▶ Directions: Write out the data again exactly, skipping every picture.

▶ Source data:
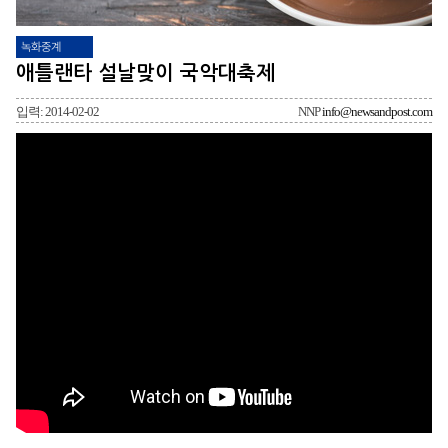
녹화중계
애틀랜타 설날맞이 국악대축제
입력: 2014-02-02
NNP
info@newsandpost.com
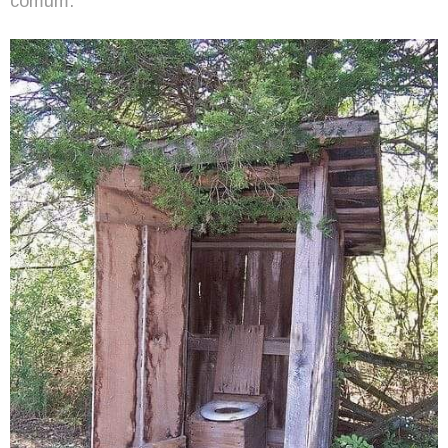
comum.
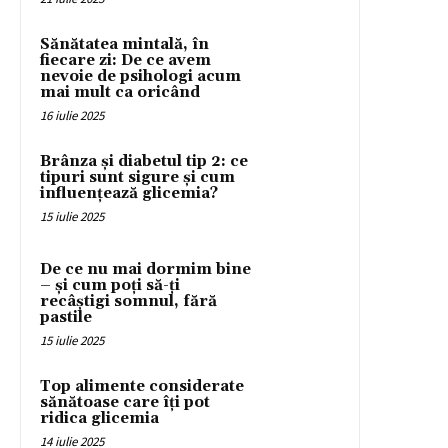
Sănătatea mintală, în
fiecare zi: De ce avem
nevoie de psihologi acum
mai mult ca oricând
16 iulie 2025
Brânza și diabetul tip 2: ce
tipuri sunt sigure și cum
influențează glicemia?
15 iulie 2025
De ce nu mai dormim bine
– și cum poți să-ți
recâștigi somnul, fără
pastile
15 iulie 2025
Top alimente considerate
sănătoase care îți pot
ridica glicemia
14 iulie 2025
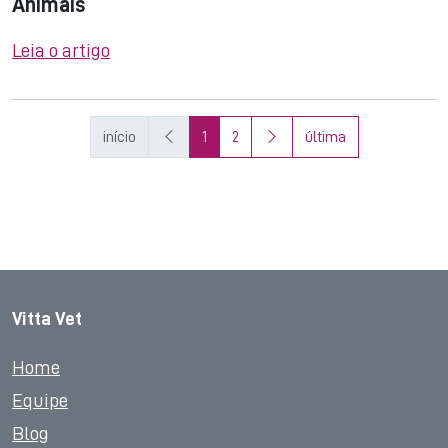
Animais
Leia o artigo
início
1
2
última
Vitta Vet
Home
Equipe
Blog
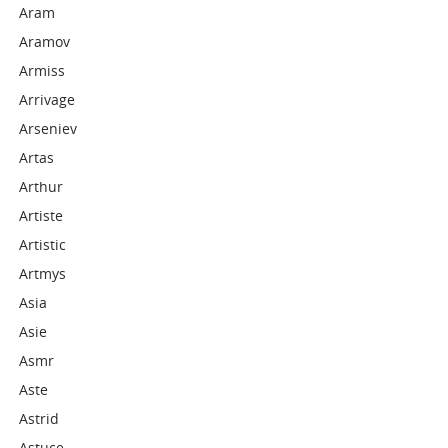
Aram
Aramov
Armiss
Arrivage
Arseniev
Artas
Arthur
Artiste
Artistic
Artmys
Asia
Asie
Asmr
Aste
Astrid
Astuce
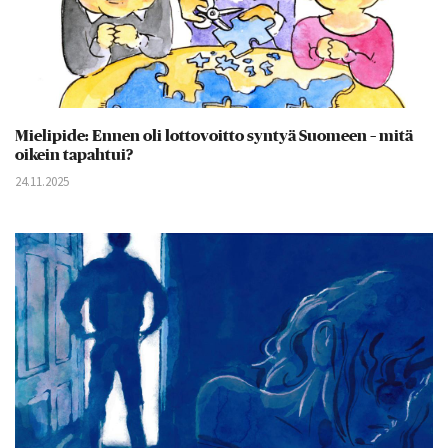
Mielipide: Ennen oli lottovoitto syntyä Suomeen – mitä
oikein tapahtui?
24.11.2025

▶ Your solution:
녹화중계
애틀랜타 설날맞이 국악대축제
입력: 2014-02-02
NNP
info@newsandpost.com
comum.
Sănătatea mintală, în
fiecare zi: De ce avem
nevoie de psihologi acum
mai mult ca oricând
16 iulie 2025
Brânza și diabetul tip 2: ce
tipuri sunt sigure și cum
influențează glicemia?
15 iulie 2025
De ce nu mai dormim bine
– și cum poți să-ți
recâștigi somnul, fără
pastile
15 iulie 2025
Top alimente considerate
sănătoase care îți pot
ridica glicemia
14 iulie 2025
Animais
Leia o artigo
início
1
2
última
Vitta Vet
Home
Equipe
Blog
Aram
Aramov
Armiss
Arrivage
Arseniev
Artas
Arthur
Artiste
Artistic
Artmys
Asia
Asie
Asmr
Aste
Astrid
Astuce
Mielipide: Ennen oli lottovoitto syntyä Suomeen – mitä
oikein tapahtui?
24.11.2025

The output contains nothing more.